Im August 2016 hatten die SDF den Islamischen Staat aus der Stadt Manbidsch vertrieben. Der Versuch, die gesamte Region Manbidsch zu kontrollieren, endete jedoch mit der türkischen Operation „Schutzschild Euphrat“. Das offizielle Ziel dieser Operation war, den Islamischen Staat (IS) von der türkischen Grenze zu verdrängen. Zugleich ging es darum, den kurdischen Einfluss im Norden Syriens zu begrenzen und die zwei kurdisch kontrollierten Gebiete um Afrin und Manbidsch zu trennen.

Seitdem betonte Erdogan immer wieder, die türkische Armee werde die „Terroristen“ der kurdischen YPG aus der Region vertreiben. Und der Kommandeur der SDF in Manbidsch erklärte, seine Truppen würden jeden Versuch der Türkei, das Gebiet zu übernehmen, bekämpfen.

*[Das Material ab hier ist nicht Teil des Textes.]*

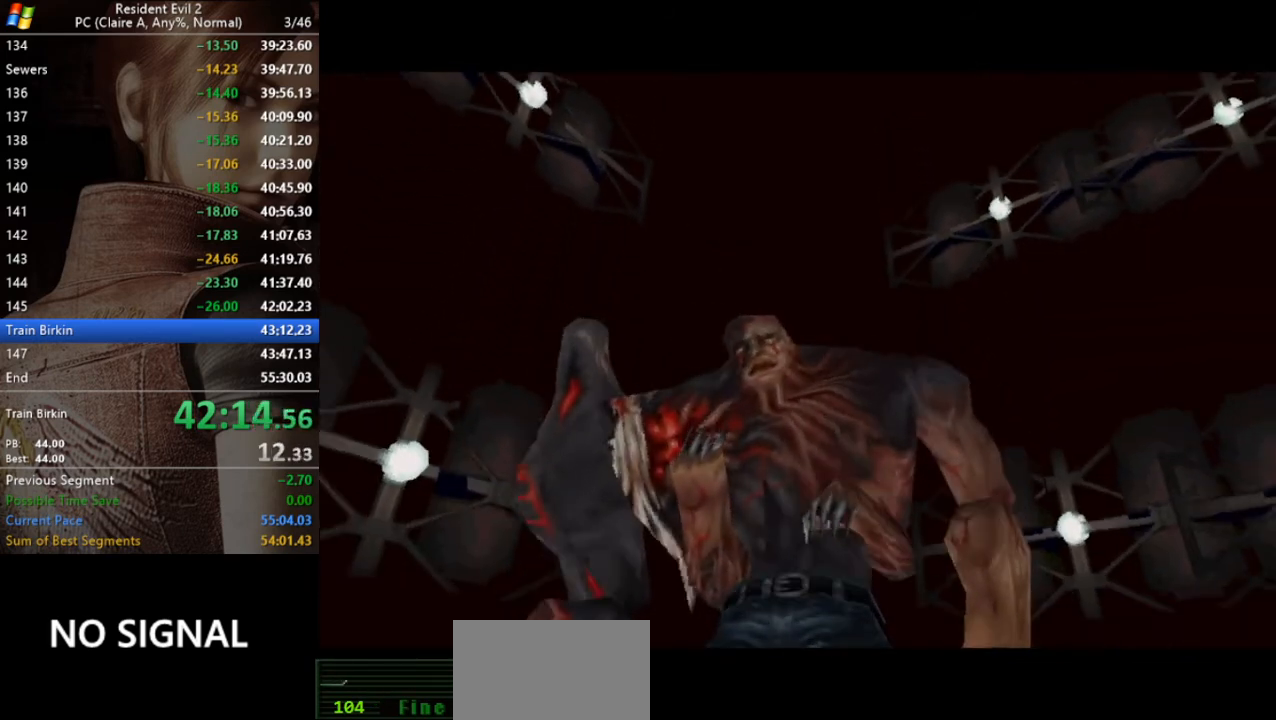
{"keys": ["run"], "events": []}
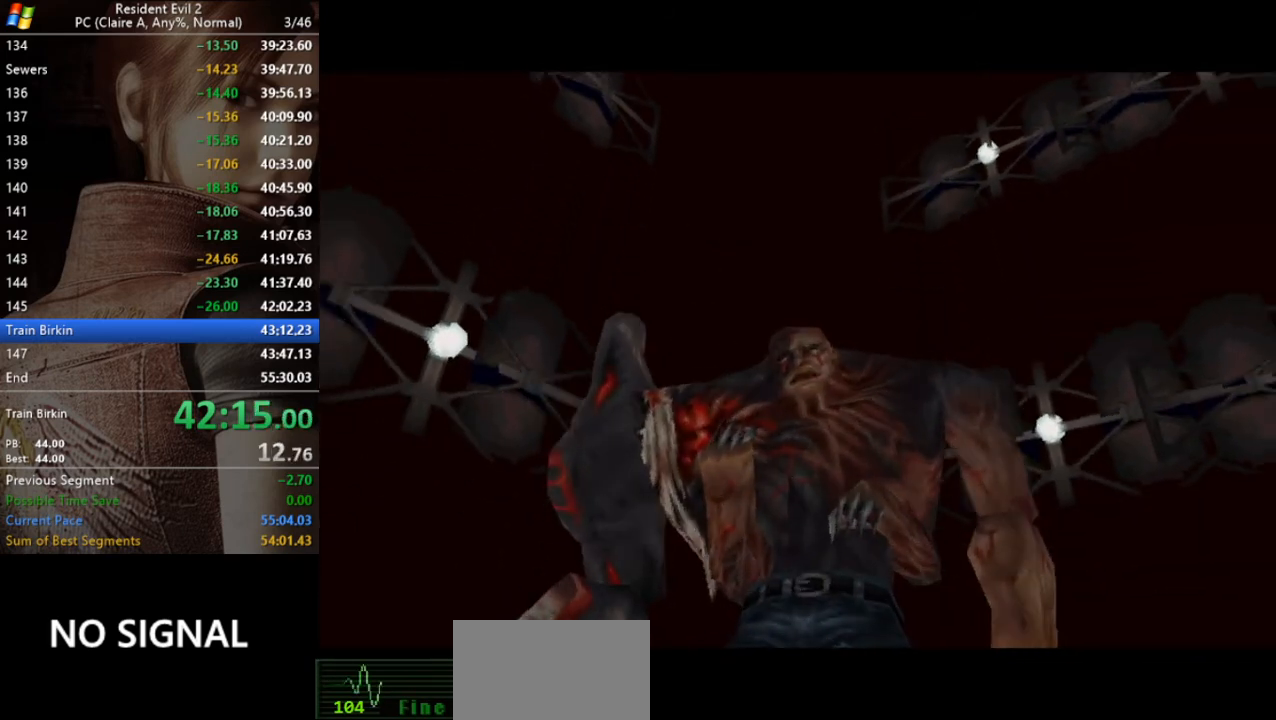
{"keys": ["run"], "events": []}
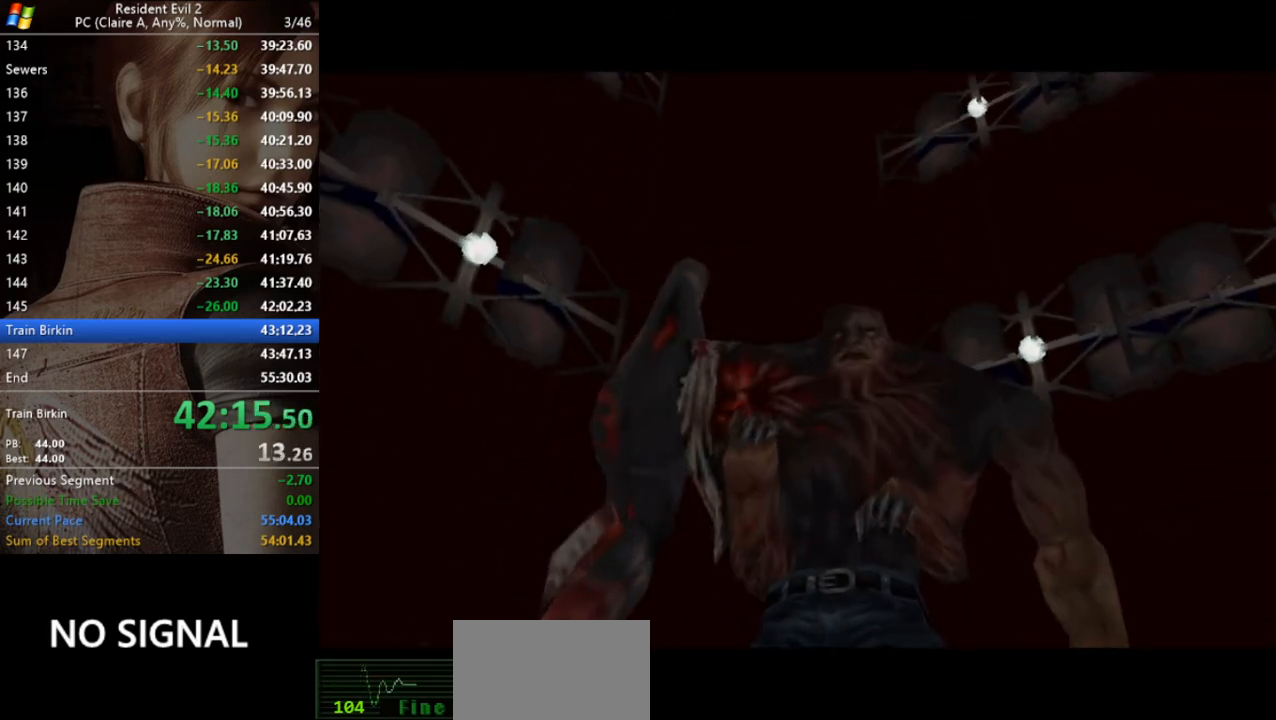
{"keys": ["run"], "events": []}
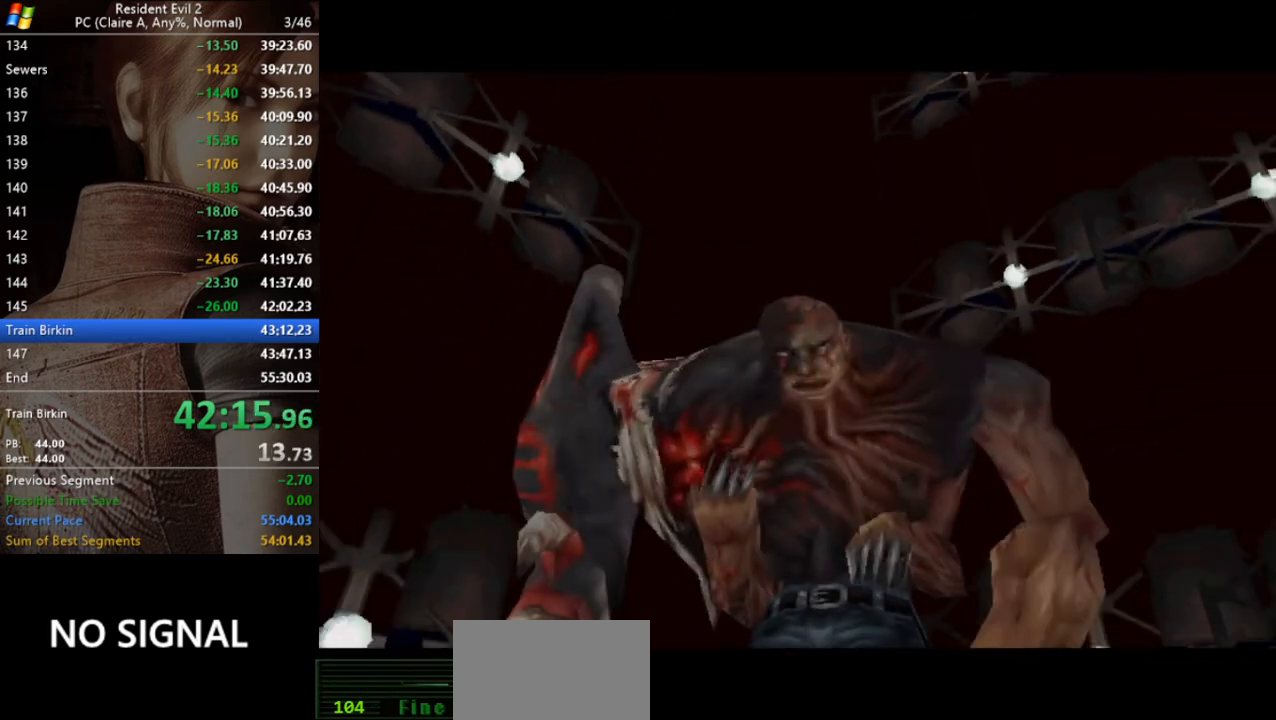
{"keys": ["run"], "events": []}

Doch so weit kam es nicht. Die Kommandeure der russischen und der US-Streitkräfte trafen sich und einigten sich auf festgelegte Interessengebiete. Der Kampf um Rakka war damals in vollem Gange, hatte Priorität und sollte nicht durch Sonderaktionen gestört werden. Die Türkei musste einsehen, dass ohne Zustimmung Russlands und der USA eine Militäraktion gegen Manbidsch nicht möglich war.

US-Soldaten wurden in Manbidsch stationiert, kurdische Einheiten zogen sich aus einigen Dörfern der Region zurück und ihre Positionen übernahmen Einheiten der syrischen Armee.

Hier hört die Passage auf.